What Is A Double Dissolution Election?

The federal government has declared Australia will have a double dissolution election if the Senate does not pass industrial relations laws. So what’s a double dissolution?

Having seen their voting reform amendments successfully (finally) pass the Senate after a marathon sitting, the government is threatening to call a double dissolution election on July 2nd if industrial relations law reforms are not passed. The new voting reforms, by the way, come into effect on July 1st!

In order to debate the reforms, Parliament will need to be recalled from the break that they are now on, with the recall scheduled for April 18th.

Announcing the decision, Prime  Minister Malcolm Turnbull warned the Senate that the time for playing games is over.

“The time has come for the Senate to recognise its responsibilities and help advance our economic plans – rather than standing in the way,” he said.

“Today, I called upon His Excellency the Governor General to advise him to recall both Houses of Parliament on April 18 to consider and pass the Australian Building and Construction Commission Bills and the Registered Organisations Bill and he has made a proclamation to that effect.
I make no apology for interrupting Senators’ seven week break to bring them back to deal with this legislation.
This is an opportunity for the Senate to do its job of legislating rather than filibustering – the go-slows and obstruction by Labor and the Greens on this key legislation must end.”

“If the Senate fails to pass these laws, I will advise the Governor General to dissolve both Houses of Parliament and issue writs for an election.”

Putting aside the desired industrial relations changes, what is a double dissolution election?

About double dissolution

Essentially, Section 57 of the Australian Constitution allows the government to call for an early dissolution of both houses of parliament (the House of Representatives and the Senate).

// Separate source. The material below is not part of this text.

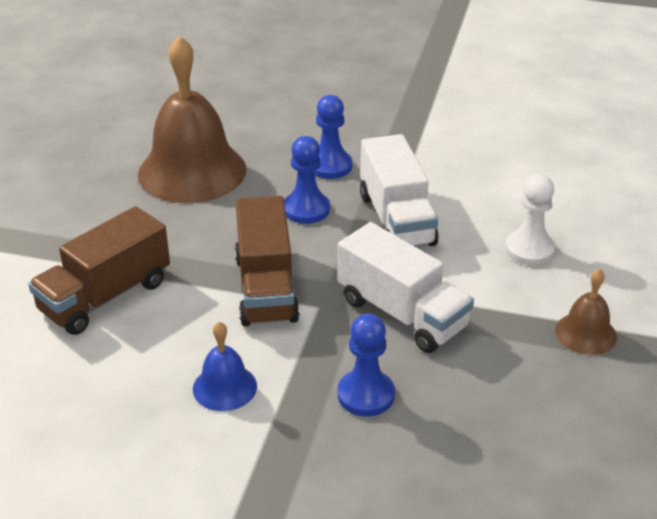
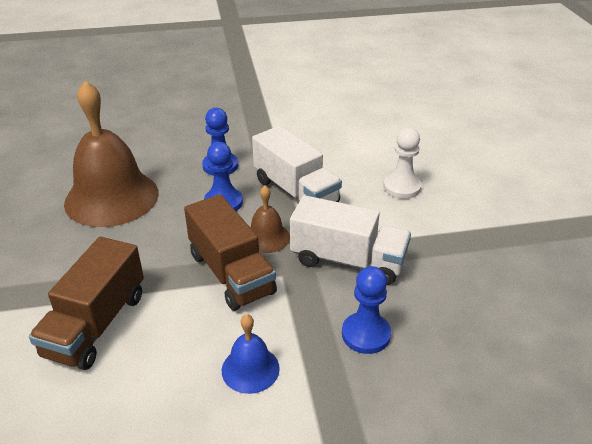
camera: 25 degrees left, 0 degrees up
(586, 333) = (480, 235): brown bell -> brown bell (267, 237)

If a piece of legislation is passed y the House of Representatives and rejected by the Senate twice, this can trigger a double dissolution.

Section 57 states the following:

Disagreement between the Houses

“If the House of Representatives passes any proposed law, and the Senate rejects or fails to pass it, or passes it with amendments to which the House of Representatives will not agree, and if after an interval of three months the House of Representatives, in the same or the next session, again passes the proposed law with or without any amendments which have been made, suggested, or agreed to by the Senate, and the Senate rejects or fails to pass it, or passes it with amendments to which the House of Representatives will not agree, the Governor-General may dissolve the Senate and the House of Representatives simultaneously.”

Past double dissolutions in Australia

There have only been half a dozen double dissolutions in Australia; it’s not something that political parties undertake lightly. Here’s a rundown of the previous events:

1914 – the Liberal party called a double dissolution due to the inability to pass legislation to abolish preferential employment for trade union members in the public service. The Liberals lost the election and the legislation was not passed.

1951 – Prime Minister Robert Menzies sought a double dissolution in order to reverse Labor’s attempts at nationalising the banks. Menzies won a majority in both houses.

1974 – Prime Minister Gough Whitlam called a double dissolution due to the inability to get a large amount of legislation through a hostile Senate. The Labor party was returned to power – but still without a majority in the Senate.

1975 – After the dismissal of the Whitlam government, Prime Minister Malcolm Fraser requested the government be dismissed and a new election held. He comfortably won the subsequent election.

1983 – Liberal Prime Minister Malcolm Fraser sought a double dissolution, citing the unwillingness of the Senate to pass 13 bills. Bob Hawke won the election and Labor remained in power  for many years.

1987 – The Hawke government called a double dissolution after the rejection of the Australia Card Bill. The Labor government was returned to power, but still without a Senate majority. Ultimately the Australia Card legislation was abandoned.

Political uncertainty not good for business confidence

Political uncertainty is never good for business confidence, and according to Roy Morgan the current level of business confidence is below the five year average. Businesses have less confidence about the performance of the Australian economy over the next year and next 5 years.

No doubt a strong federal budget and strong election result – whatever party benefits – will do much to give business a boost.